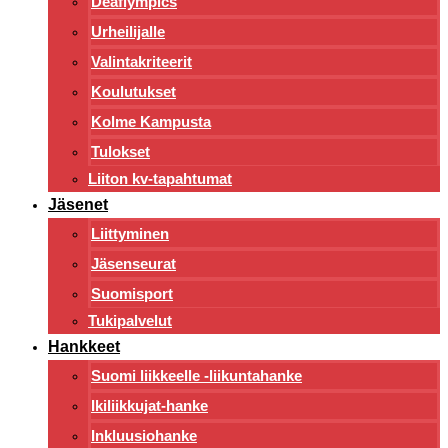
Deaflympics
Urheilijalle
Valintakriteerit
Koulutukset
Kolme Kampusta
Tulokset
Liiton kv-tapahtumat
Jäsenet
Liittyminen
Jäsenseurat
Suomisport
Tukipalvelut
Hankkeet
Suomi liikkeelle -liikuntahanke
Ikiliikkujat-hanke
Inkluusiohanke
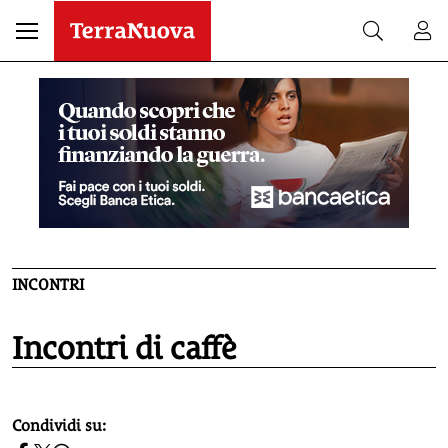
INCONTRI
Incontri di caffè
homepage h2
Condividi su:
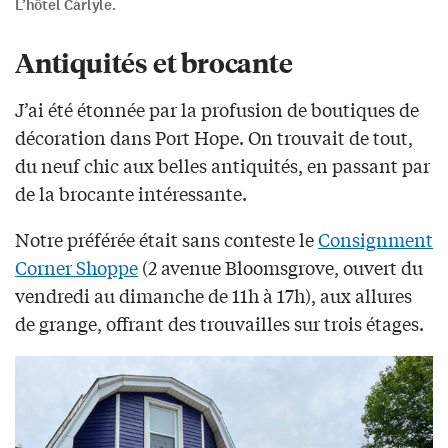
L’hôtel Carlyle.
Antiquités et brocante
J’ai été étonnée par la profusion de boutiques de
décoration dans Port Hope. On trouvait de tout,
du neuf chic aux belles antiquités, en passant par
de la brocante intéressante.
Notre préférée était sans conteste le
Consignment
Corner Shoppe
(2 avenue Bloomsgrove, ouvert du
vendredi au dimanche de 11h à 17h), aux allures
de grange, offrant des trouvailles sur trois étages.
****
[About this exercise] Write out all the text from the records above, word for word and line by line. Leave out the pictures.

[Solution below]
Deaflympics
Urheilijalle
Valintakriteerit
Koulutukset
Kolme Kampusta
Tulokset
Liiton kv-tapahtumat
Jäsenet
Liittyminen
Jäsenseurat
Suomisport
Tukipalvelut
Hankkeet
Suomi liikkeelle -liikuntahanke
Ikiliikkujat-hanke
Inkluusiohanke
INCONTRI
Incontri di caffè
homepage h2
Condividi su:
L’hôtel Carlyle.
Antiquités et brocante
J’ai été étonnée par la profusion de boutiques de
décoration dans Port Hope. On trouvait de tout,
du neuf chic aux belles antiquités, en passant par
de la brocante intéressante.
Notre préférée était sans conteste le
Consignment
Corner Shoppe
(2 avenue Bloomsgrove, ouvert du
vendredi au dimanche de 11h à 17h), aux allures
de grange, offrant des trouvailles sur trois étages.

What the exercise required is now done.